MONTPELIER, Vt. (AP) - Vermont could provide every resident with health insurance, upgrade outdated hospitals and still save money if would just consolidate its "chaotic" health insurance industry into a single-payer health care system, a health consultant told state lawmakers Tuesday.
Harvard health care economist William Hsiao was hired by the state Legislature to come up with three possible designs for a new health care system. He said getting one entity to process claims, reforming medical malpractice and taking other steps would save $2.1 billion in health spending by 2025.
Hsiao said that Vermont faced no fewer than 15 hurdles before it would be able to implement the plan crafted by him and 23 team members, including restrictions contained in the federal health reform bill passed last year and the need to obtain federal waivers.
But he predicted that, within five years, there would be a new push to go beyond last year's reform at the federal level.
"If Vermont is successful in designing and implementing health care reform based on our recommendations, it will be seen as a leader in resolving the most important domestic policy issue of our time," he said.
Hsiao, who designed Taiwan's health system and has worked on those in eight other countries, defined single-payer as "a system that provides insurance to every Vermont resident with a common benefit package and channels all payments to providers through a single pipe with uniform payments rates and common claim processes and adjudication procedures."
Medicare benefits for the elderly and permanently disabled would be unchanged for those beneficiaries, he said, though their doctors and other providers would be paid out of the single-payer system.

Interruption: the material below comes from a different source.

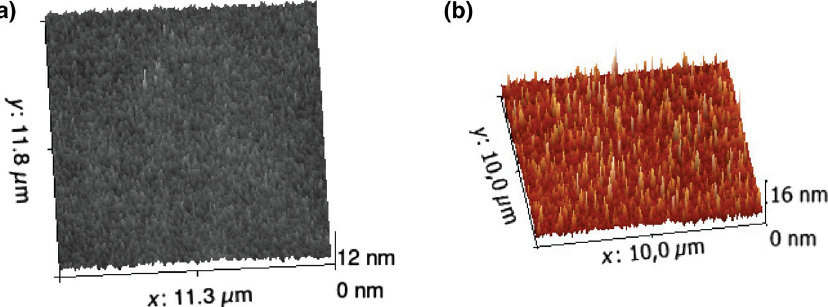
FIG. 5. AFM image of (a) the gold substrate (rms roughness ≈ 0 . 9 nm) and (b) the gold-coated sphere (rms roughness ≈ 1 . 5 nm). For the sphere, the spherical background of the raw AFM image is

The system covering all Vermonters would provide what Hsiao called an "essential benefit package," paying at least 87 percent of each Vermonter's medical and mental health expenses and 77 percent of his or her drug expenses. He said those targets were derived from the averages now covered by private plans.
He said the system would expand coverage for dental and vision over levels offered now, emphasize prevention and primary care, and provide "financial risk protection" against catastrophic health expenditures that otherwise can cause impoverishment.
If it could clear all the hurdles listed by Hsiao and run the gauntlet of concerns sure to be raised by insurers, hospitals and others, Vermont would be the first state to adopt the sort of single-payer health care system long seen as a key goal of the American left.
First-term Gov. Peter Shumlin, who made the creation of such a system a cornerstone of his campaign, said Wednesday that he wanted a system that would "provide universal access, contain costs and treat health care as a right and not a privilege."
Shumlin was president pro-tem of the Senate when the Legislature hired Hsiao last year. In their first phone conversation, Hsiao told him he had "given up on America," Shumlin recalled.
"I told him we are Vermonters," the governor said. "We think independently. We take care of each other, and we do things that others dare not do."
Hsiao said the system he envisioned would include at least two key components:
— An independent board, set up to minimize the influence of politics and lobbying over its process, that would set reimbursement rates each year for doctors, hospitals and other health providers. The board would be made up of provider and consumer representatives who would negotiate with each other and make recommendations to the Legislature.
— A single entity to process insurance claims and adjudicate disputes. Hsiao said the state could hire a private company to handle this task or create a quasi-public agency to bid against the private ones and help keep costs low.